JOB ITEM - Each line of the records that holds the word "sync" should be copied out.

________________

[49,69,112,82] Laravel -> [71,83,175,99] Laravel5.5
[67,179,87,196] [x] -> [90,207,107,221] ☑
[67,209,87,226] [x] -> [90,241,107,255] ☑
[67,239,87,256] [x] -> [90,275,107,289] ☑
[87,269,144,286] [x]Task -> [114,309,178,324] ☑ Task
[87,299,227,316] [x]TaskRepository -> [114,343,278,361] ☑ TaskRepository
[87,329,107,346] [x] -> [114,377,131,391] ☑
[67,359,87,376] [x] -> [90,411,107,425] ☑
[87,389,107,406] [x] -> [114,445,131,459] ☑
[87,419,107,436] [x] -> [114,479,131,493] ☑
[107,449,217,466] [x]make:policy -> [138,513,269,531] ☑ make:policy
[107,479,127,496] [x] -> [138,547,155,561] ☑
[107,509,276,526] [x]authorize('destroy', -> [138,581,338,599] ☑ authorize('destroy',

________________

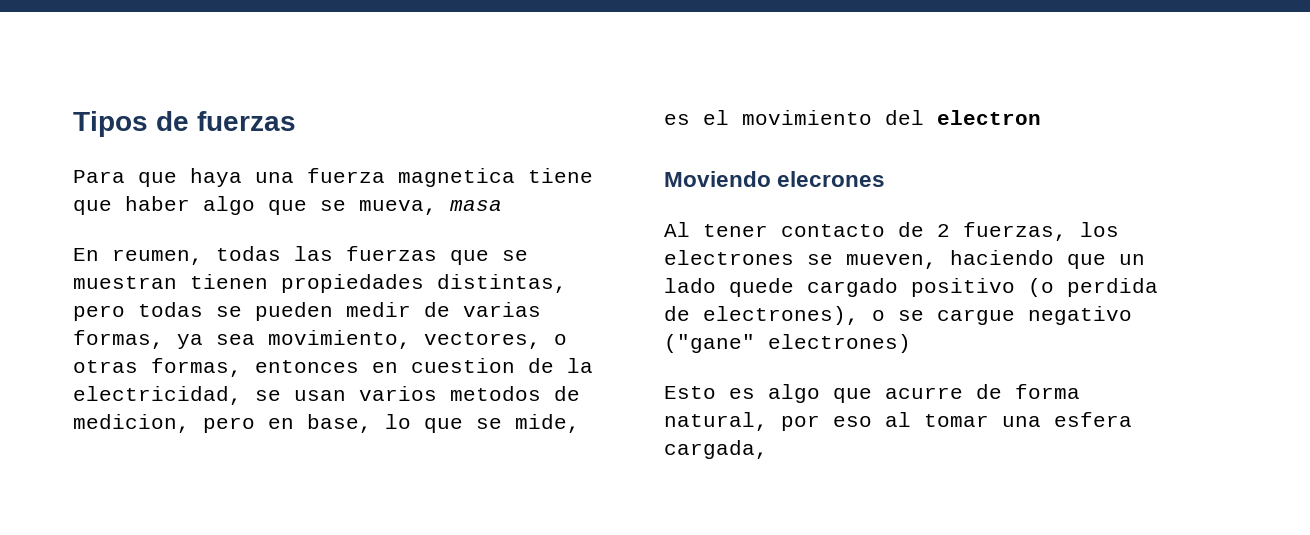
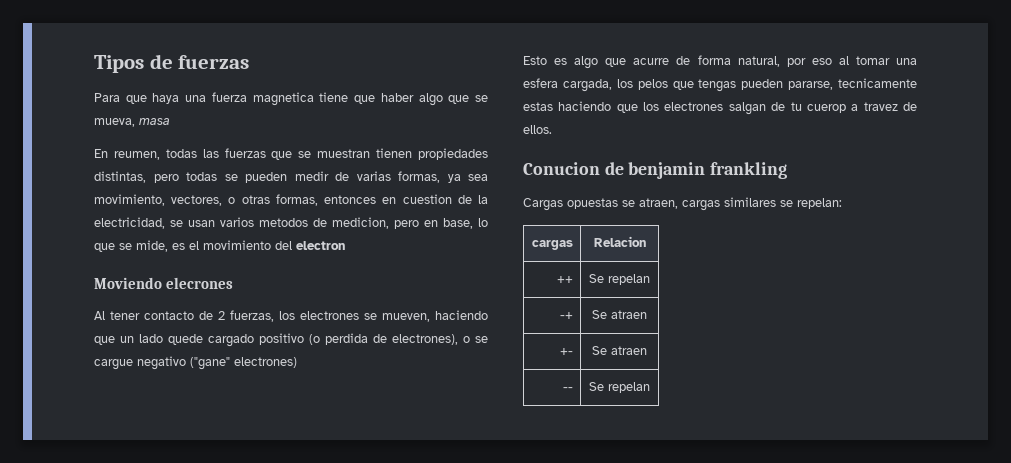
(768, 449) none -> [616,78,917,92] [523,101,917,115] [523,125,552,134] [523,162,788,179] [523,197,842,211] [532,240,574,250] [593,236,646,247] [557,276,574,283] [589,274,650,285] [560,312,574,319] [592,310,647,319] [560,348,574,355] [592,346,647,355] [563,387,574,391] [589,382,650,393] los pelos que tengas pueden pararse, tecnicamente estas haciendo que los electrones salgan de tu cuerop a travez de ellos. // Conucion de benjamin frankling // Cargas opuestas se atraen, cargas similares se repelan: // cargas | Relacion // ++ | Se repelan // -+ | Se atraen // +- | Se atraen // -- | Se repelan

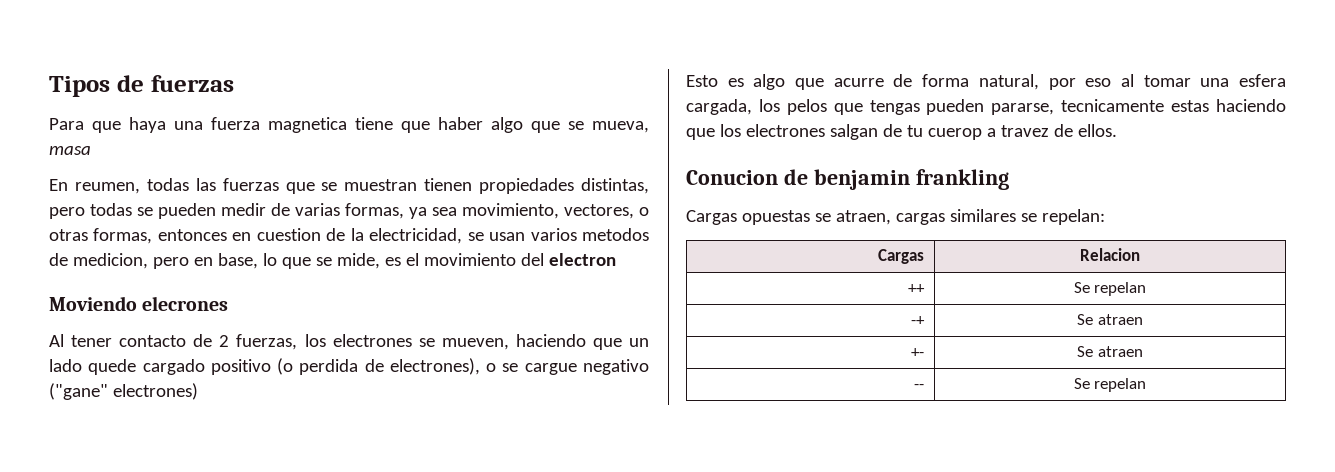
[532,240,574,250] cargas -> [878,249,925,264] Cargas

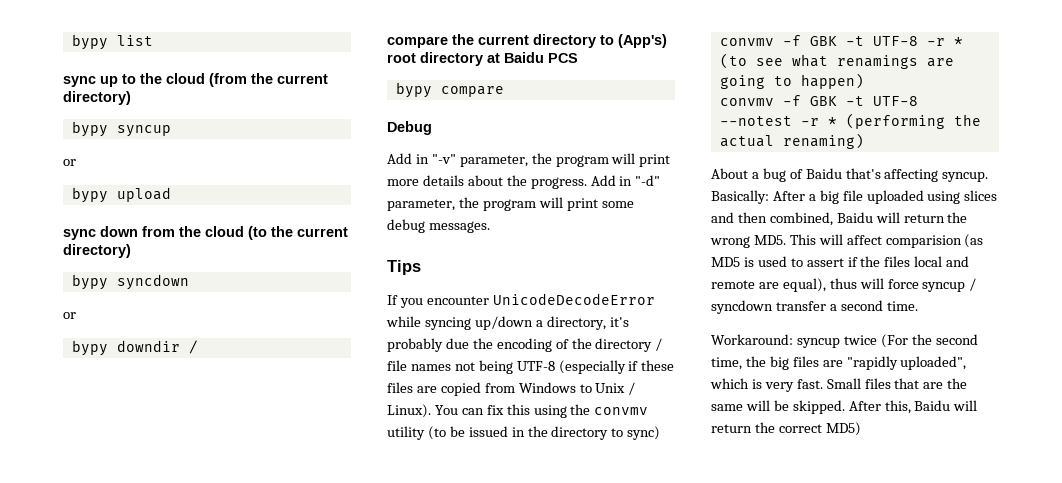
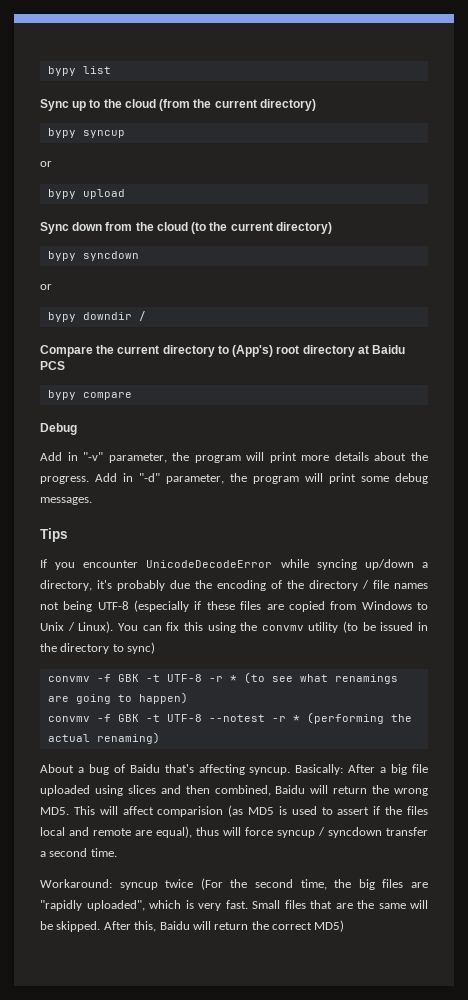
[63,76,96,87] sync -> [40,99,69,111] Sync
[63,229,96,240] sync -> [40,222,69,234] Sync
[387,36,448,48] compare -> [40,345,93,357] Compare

________________

OUTPUT -
[63,76,96,87] sync -> [40,99,69,111] Sync
[63,229,96,240] sync -> [40,222,69,234] Sync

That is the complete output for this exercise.